To be fair to Rush, what did the NFL do with all the do-rags and other gangster acts by players? That is right, they banned them.

It was not to make white people happy. It was to protect brand marketing. No sports league or product wants to be associated with gang violence. The comment was not necessarily racist but could have been said with more tact.

As far as other owners and commissioner Roger Goodell goes there is another problem with blocking Rush from being a part owner in the NFL. The Pittsburgh Steelers owner Dan Rooney might have caused it as well.

In the last presidential election Rooney gave money and publicly supported Barack Obama. The league had no problem with Rooney’s stance. After Obama was elected, Rooney took an ambassador's job in Ireland.

Now that someone from the other side of the political spectrum wants to own a team, it would be hard for the NFL to say no. The league has opened the door for Limbaugh to own a team.

If not for Rooney supporting Obama in the last election the NFL would not have an issue of owners in politics already. Most of the outrage over what Limbaugh says or him owning a team is because of his political leanings.

The NFL might reject Limbaugh from owning a team, but they will have to find something other than politics and his radio show. Rush has been the center of controversy before, so he will not shy away from owning a team.

Last several players and the union have come out against Limbaugh owning a team. Most notability Bart Scott and Mathias Kiwanuka have publicly stated they would not play for the Rams if Rush was a part owner.

I have no problem with anyone taking a stance on principle. They can be athletes, actors, or singers.Tthey have the right to use their fame how they see fit.

There are two things that will keep players from doing a lot of speaking out or signing with the Rams. The union should watch out for both of these reasons.

The first is the “Michael Jordan” political stance. Jordan once said famously when asked why he does not get in to politics or take a stand on issues. The most famous athlete in the world said Republicans buy sneakers, too.

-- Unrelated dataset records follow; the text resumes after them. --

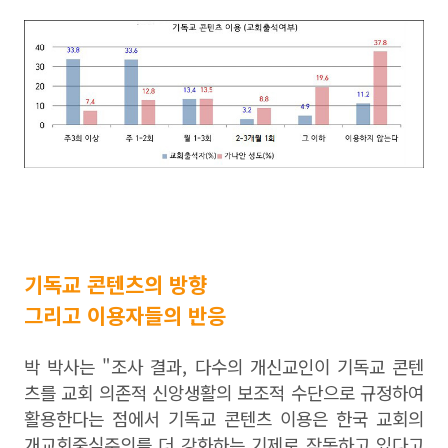
기독교 콘텐츠의 방향
그리고 이용자들의 반응
박 박사는 "조사 결과, 다수의 개신교인이 기독교 콘텐
츠를 교회 의존적 신앙생활의 보조적 수단으로 규정하여
활용한다는 점에서 기독교 콘텐츠 이용은 한국 교회의
개교회중심주의를 더 강화하는 기제로 작동하고 있다고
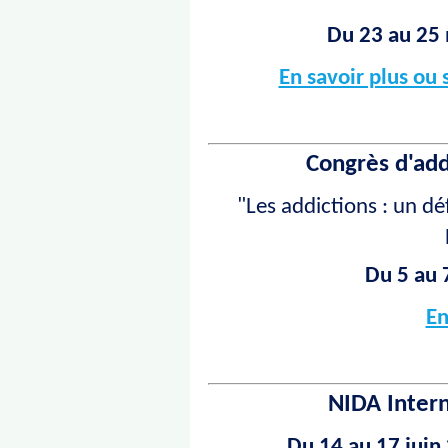
Du 23 au 25
En savoir plus ou s
Congrès d'add
"Les addictions
: un dé
Du 5 au 
En
NIDA Inter
Du 14 au 17 juin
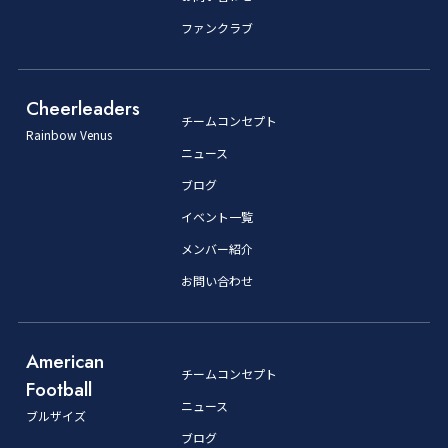
ファンクラブ
Cheerleaders
チームコンセプト
Rainbow Venus
ニュース
ブログ
イベント一覧
メンバー紹介
お問い合わせ
American
チームコンセプト
Football
ニュース
ブルザイズ
ブログ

Players will have to start to worry that Republicans buy tickets, jerseys, and other things. The Dixie Chicks can attest to the backlash for taking a stand politically.

The last reason players will not speak out about Rush is having to eat crow later. NFL players have a three-year career average length.

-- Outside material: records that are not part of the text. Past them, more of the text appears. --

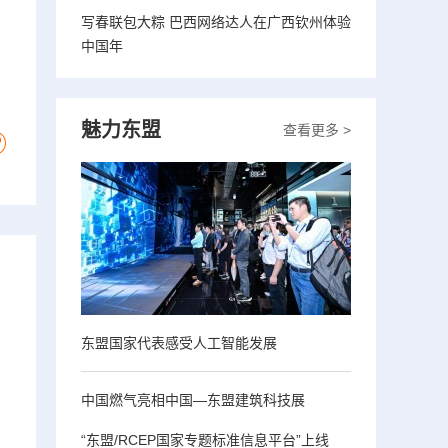
写春联包大粽 巴西网络达人在广西钦州体验
中国年
魅力东盟
查看更多 >
东盟国家代表感受人工智能发展
中国燃气亮相中国—东盟建筑科技展
“东盟/RCEP国家专题标准信息平台”上线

A pro football player has to make as much money as they can before they are out of the sport. If during free agency a player has two contract offers and the Rams are offering the most money, will any player turn it down?

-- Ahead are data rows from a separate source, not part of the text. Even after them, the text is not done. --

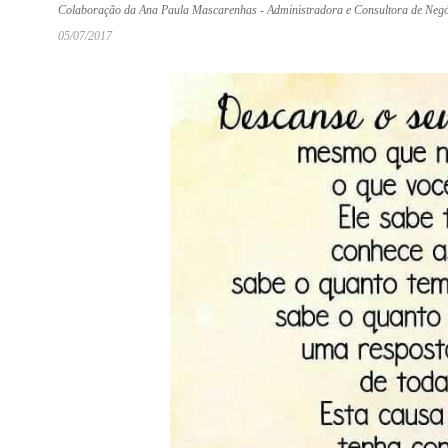
Colaboração da Ana Paula Mascarenhas - Administradora e Consultora de Negó
05/07/2017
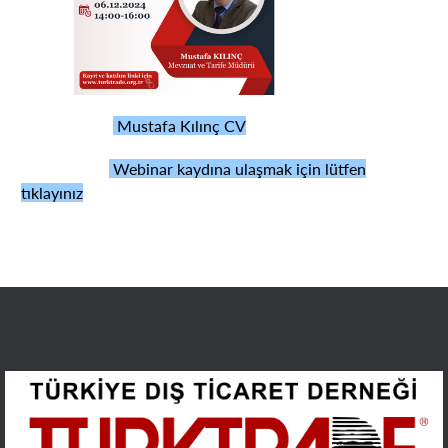
Mustafa Kılınç CV
Webinar kaydına ulaşmak için
lütfen
tıklayınız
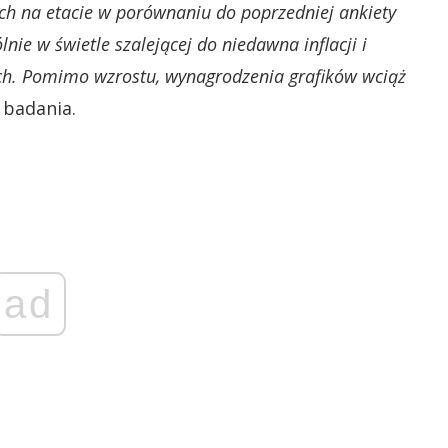
ych na etacie w porównaniu do poprzedniej ankiety
ie w świetle szalejącej do niedawna inflacji i
ch. Pomimo wzrostu, wynagrodzenia grafików wciąż
 badania.
ad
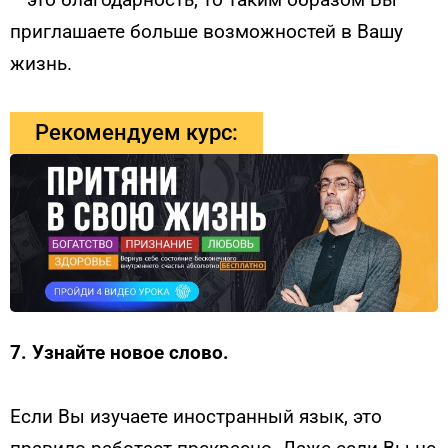
приглашаете больше возможностей в Вашу
жизнь.
Рекомендуем курс:
7.
Узнайте новое слово.
Если Вы изучаете иностранный язык, это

It is nice to have principles, but when it comes down to money everyone takes the highest offer.  Athletes from every sport have said they will never play for this team or coach or whatever and then go player for whom or whatever they said they never would.

Players will always go where the money is. Scott is signed with the Jets for the next six years and has been in the league for five years.

It’s easy for Scott to say he would never play for the Rams if Limbaugh is the owner. Unless he is cut Scott will never be a free agent again. Playing linebacker for 11 years in the NFL, Scott will not be a big free agent after his Jets contract is over.

As far as Kiwanuka goes, he will be in the league five years before his contract with the Giants is up. He will only have one chance to make big money in free agency. There is no way Kiwanuka will pass up more money from the Rams to take less money in his only big money free agency period.

It could happen and free agents will not sign with the St. Louis. The problem is no matter what an athlete says they will take the money no matter who the owner or part owner is.

The players, people outside the NFL are making a lot of noise about Limbaugh and all he would be is a part owner. Likely, Rush would be like most owners and keep his mouth shut about the league and players.

As a NFL owner Limbaugh will have to tone down his radio character and the owners are in a tight spot to deny him owning a team. Dan Rooney has opened the door for Rush to come in.

Players have to show the Rams, the NFL, and the country that when it comes down to it they will not take the money and run. Principles are nice but when it comes down to it they can be bought and sold like anything else.